J.P. says he recorded hundreds of tracks between “Juicey Ahh” and “Bad Bitty,” but the latter represents him fully locked into his creative intentionality — he says he knew it was going to be a hit as soon as he finished it. “I feel like ‘Juicey Ahh’ went viral, but that wasn’t his sound. I feel like he actually perfected his sound [with ‘Bad Bitty,’]” Coleman says. “By the time ‘Bad Bitty’ came around, I was so cold at this shit I could plug the headphones in and make a song in like [three to five minutes], just going crazy,” J.P. recalls.
And that’s the creative zone he carried into Coming Out Party. While most of his prior work was recorded in his dorm, this project’s feel-good vibes were bolstered by fun studio sessions with friends, reflecting the turn-up vibes he’s rapping about. The project shows why he’s regarded as the first prominent artist to imbue melody into Milwaukee’s low-end sound. Artists like Certified Trapper and Ayooli are becoming cult favorites with distinctive vocals over minimalist beats with frenetic production. But J.P. says that he brings a distinct flourish to the low-end scene. “You’re not gonna find a low-end artist that sounds like [me] at all,” he says. “I rap about good shit, player shit. When you think about low-end rap, you’re going to think about rapping about stealing Kias. Dumb shit, like going on high-speed [chases] and shit like that.”

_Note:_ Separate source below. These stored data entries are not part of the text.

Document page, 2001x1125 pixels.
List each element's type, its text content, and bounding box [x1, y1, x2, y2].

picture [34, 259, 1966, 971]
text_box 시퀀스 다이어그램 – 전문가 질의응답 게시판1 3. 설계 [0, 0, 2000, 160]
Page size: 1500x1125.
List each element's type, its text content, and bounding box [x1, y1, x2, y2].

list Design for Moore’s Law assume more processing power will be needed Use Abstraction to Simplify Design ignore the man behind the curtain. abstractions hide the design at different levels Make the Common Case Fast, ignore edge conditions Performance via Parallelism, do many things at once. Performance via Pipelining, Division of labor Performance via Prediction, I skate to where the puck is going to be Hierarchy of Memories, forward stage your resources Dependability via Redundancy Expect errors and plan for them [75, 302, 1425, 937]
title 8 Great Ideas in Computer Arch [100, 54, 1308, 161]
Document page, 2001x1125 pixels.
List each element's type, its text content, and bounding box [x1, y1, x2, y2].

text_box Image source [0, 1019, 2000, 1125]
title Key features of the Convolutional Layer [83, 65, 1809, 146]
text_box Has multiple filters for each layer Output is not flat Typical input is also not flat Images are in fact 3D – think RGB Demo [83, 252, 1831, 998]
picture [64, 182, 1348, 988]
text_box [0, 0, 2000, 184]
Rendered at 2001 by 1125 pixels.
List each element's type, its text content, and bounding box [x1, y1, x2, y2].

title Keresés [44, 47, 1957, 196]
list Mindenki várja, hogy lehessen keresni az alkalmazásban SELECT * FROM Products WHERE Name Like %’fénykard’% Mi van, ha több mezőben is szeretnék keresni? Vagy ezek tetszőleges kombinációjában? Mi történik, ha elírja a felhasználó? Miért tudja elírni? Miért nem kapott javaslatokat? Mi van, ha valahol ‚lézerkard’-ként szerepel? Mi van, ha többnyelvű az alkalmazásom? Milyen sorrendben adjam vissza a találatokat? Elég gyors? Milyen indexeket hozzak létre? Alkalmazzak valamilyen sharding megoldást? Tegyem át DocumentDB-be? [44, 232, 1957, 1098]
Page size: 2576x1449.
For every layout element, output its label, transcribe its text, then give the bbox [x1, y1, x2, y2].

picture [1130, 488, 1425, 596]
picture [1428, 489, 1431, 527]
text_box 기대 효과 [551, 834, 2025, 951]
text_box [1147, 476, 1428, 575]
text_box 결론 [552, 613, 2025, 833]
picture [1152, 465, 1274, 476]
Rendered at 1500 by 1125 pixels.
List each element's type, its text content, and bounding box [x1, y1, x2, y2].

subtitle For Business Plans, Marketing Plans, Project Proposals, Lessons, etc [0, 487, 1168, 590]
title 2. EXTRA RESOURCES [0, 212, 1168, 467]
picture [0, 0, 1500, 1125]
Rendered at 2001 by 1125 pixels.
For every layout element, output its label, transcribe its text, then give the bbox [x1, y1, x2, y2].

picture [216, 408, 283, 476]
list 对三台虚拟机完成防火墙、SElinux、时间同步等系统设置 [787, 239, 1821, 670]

And while J.P.’s sound is feel-good, it doesn’t mean things are all good in his world. He rues that his overnight celebrity is changing his relationships with some of his loved ones. “The only thing that’s difficult is watching the people that you’ve been around your whole life change right in front of your face,” he says, noting lifelong friends who’ve become entitled, or who now call him J.P., which he says he doesn’t like to be called outside of a musical context. He says he resonates with Rod Wave’s stories of betrayal more than ever, reciting the opening lyrics to the Florida rapper’s “Call Your Friends” as if he wrote them himself.
During an April interview on the podcast No Jumper, co-host Flakko mentioned a woman attempting to expose J.P. for having a past sexual interaction. J.P. admitted that he “had relations with a young man,” replying to the other co-host’s homophobic “no Diddy” rebuttal with “yes Diddy,” and then explaining the situation. The exchange went viral, with many lauding the way he was unapologetic about his preferences. J.P. hasn’t explicitly stated his sexual orientation, but it also seems like he doesn’t care to. “People are going to say what they say regardless. Nobody can really put me in a box,” he says. “It doesn’t matter to me. It’s so [many] bigger things that’s going on that I choose to pay attention to.”
For one, he can focus on the release of Coming Out Party, a project that vies to breathe life into its listeners. “You can expect to have a wonderful time [listening to Coming Out Party], I can tell you that,” he says. “You’re going to feel hella empowered. If you a person that’s in your shell, you’re going to feel like you can go to the club and you can go bag the baddest bitty in there. That’s the energy that it’s going to bring to you.”